China: tudo seguindo de acordo com o planejado
Por Pepe Escobar*
Vamos começar com a história de uma incrível reunião de cúpula que desapareceu.
Todo mês de agosto, a liderança do Partido Comunista Chinês (PCCh) se reúne na cidade de Beidaihe, um resort à beira-mar cerca de duas horas de Pequim, para discutir questões políticas importantes, que então são reunidas em estratégias de planejamento-chave a serem aprovadas em sessão plenária do Comitê Central do PCCh, em outubro.
Esse ritual de Beidaihe foi estabelecido por ninguém menos que o Grande Timoneiro Mao, que amava a cidade onde, não por acidente, o Imperador Qin, o unificador da China no século III a.C., mantinha um palácio.
Como 2020 está sendo, até agora, um notório “Ano de Viver Perigosamente”, não é de se surpreender que o encontro de Beidaihe não foi visto por ninguém. No entanto, a invisibilidade de Beidaihe não significa que este não tenha acontecido.
A primeira evidência foi o fato de que o premiê Li Keqiang simplesmente desapareceu da vista do público por quase duas semanas – depois que o presidente Xi presidiu uma reunião crucial do Politburo no final de julho, onde o que foi estabelecido era nada menos que toda a estratégia de desenvolvimento da China para os 15 anos seguintes.
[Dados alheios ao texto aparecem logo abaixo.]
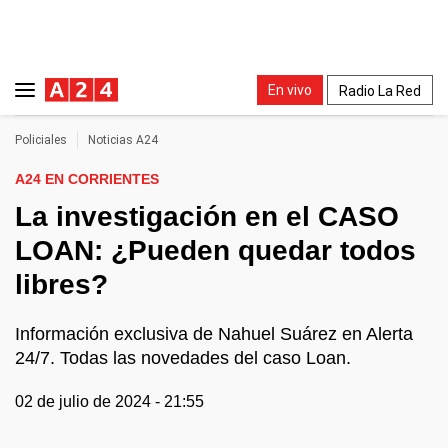
En vivo
Radio La Red
Policiales
Noticias A24
A24 EN CORRIENTES
La investigación en el CASO
LOAN: ¿Pueden quedar todos
libres?
Información exclusiva de Nahuel Suárez en Alerta
24/7. Todas las novedades del caso Loan.
02 de julio de 2024 - 21:55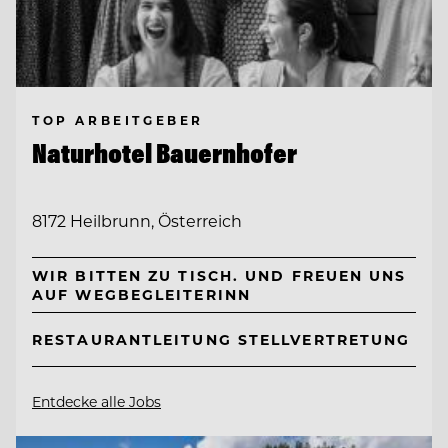
TOP ARBEITGEBER
Naturhotel Bauernhofer
8172 Heilbrunn, Österreich
WIR BITTEN ZU TISCH. UND FREUEN UNS
AUF WEGBEGLEITERINN
RESTAURANTLEITUNG STELLVERTRETUNG
Entdecke alle Jobs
Li Keqiang ressurgiu presidindo uma sessão especial do todo-poderoso Conselho de Estado, assim como o principal ideólogo do PCCh, Wang Huning – que por acaso é o número cinco do Politburo – apareceu como convidado especial em uma reunião da Federação da Juventude de Toda a China.
O que é ainda mais intrigante é que, lado a lado com Wang, se encontrava Ding Xuexiang, ninguém menos que o chefe de gabinete do presidente Xi, bem como três outros membros do Politburo.
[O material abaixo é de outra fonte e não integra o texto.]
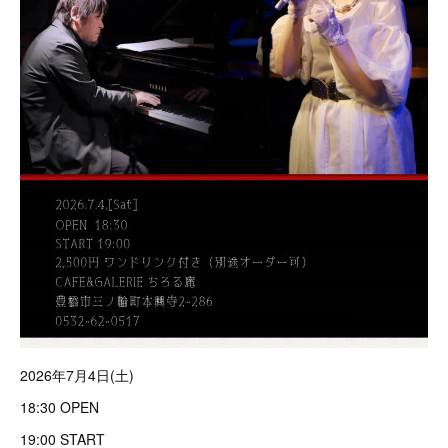
2026年7月4日(土)
18:30 OPEN
19:00 START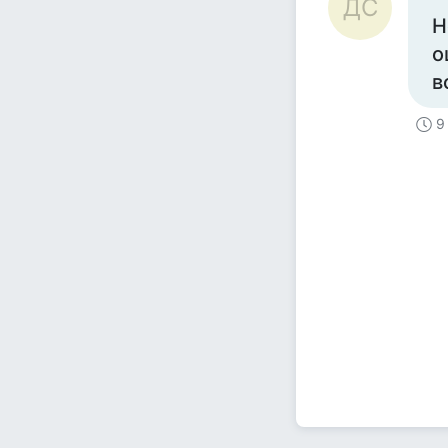
ДС
Н
о
в
9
Nesta variação de “agora você os vê, agora não”, o fato de que todos eles apareceram em uníssono, após uma ausência de quase duas semanas, levou observadores chineses a concluir que Beidaihe de fato havia ocorrido, ainda que nenhum sinal visível de ação política à beira-mar tenha sido detectado. A narrativa semioficial é que nenhuma reunião aconteceu em Beidaihe por causa da covid-19.
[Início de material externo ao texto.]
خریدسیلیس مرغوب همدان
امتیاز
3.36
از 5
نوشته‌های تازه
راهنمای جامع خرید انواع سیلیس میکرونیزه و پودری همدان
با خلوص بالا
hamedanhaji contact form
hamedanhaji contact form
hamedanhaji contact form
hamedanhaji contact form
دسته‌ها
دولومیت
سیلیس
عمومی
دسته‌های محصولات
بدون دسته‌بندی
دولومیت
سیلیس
No entanto, é a evidência número 2 que pode fechar a questão para sempre. A já famosa reunião do Politburo no final de julho, presidida por Xi, de fato selou a sessão plenária do Comitê Central em outubro. Tradução: os contornos do roteiro estratégico que está por vir, já haviam sido aprovados por consenso. Não houve necessidade de recuar a Beidaihe para mais discussões.
Balões de ensaio ou política oficial?
A trama se complica quando se leva em consideração uma série de balões de ensaio que começaram a flutuar, há poucos dias, na selecionada mídia chinesa. Aqui estão alguns dos pontos principais:
- No front da guerra comercial, Pequim não fechará as empresas americanas que já operam na China. Mas as empresas que desejam entrar nos mercados de finanças, tecnologia da informação, saúde e educação não serão aprovadas.
- Pequim não vai se desfazer de toda a sua massa esmagadora de títulos do Tesouro dos EUA de uma só vez, mas – como já acontece – o desinvestimento vai acelerar. No ano passado, a soma foi de US$ 100 bilhões. Até o final de 2020, pode chegar a US$ 300 bilhões.
- A internacionalização do yuan, também previsivelmente, será acelerada. Isso incluirá a configuração dos parâmetros finais para liberar dólares americanos por meio do sistema chinês CHIPS – prevendo a possibilidade incendiária de Pequim ser cortada do SWIFT pelo governo Trump ou por quem quer que esteja no poder na Casa Branca depois de janeiro de 2021.
- No que é amplamente interpretado em toda a China como a frente de “guerra de espectro total”, principalmente Guerra Híbrida, o Exército de Libertação Popular foi colocado em alerta de Nível 3 – e todas as dispensas estão canceladas para o resto de 2020. Haverá um esforço para aumentar os gastos gerais de defesa para 4% do PIB e acelerar o desenvolvimento de armas nucleares. Detalhes devem emergir durante a reunião do Comitê Central em outubro.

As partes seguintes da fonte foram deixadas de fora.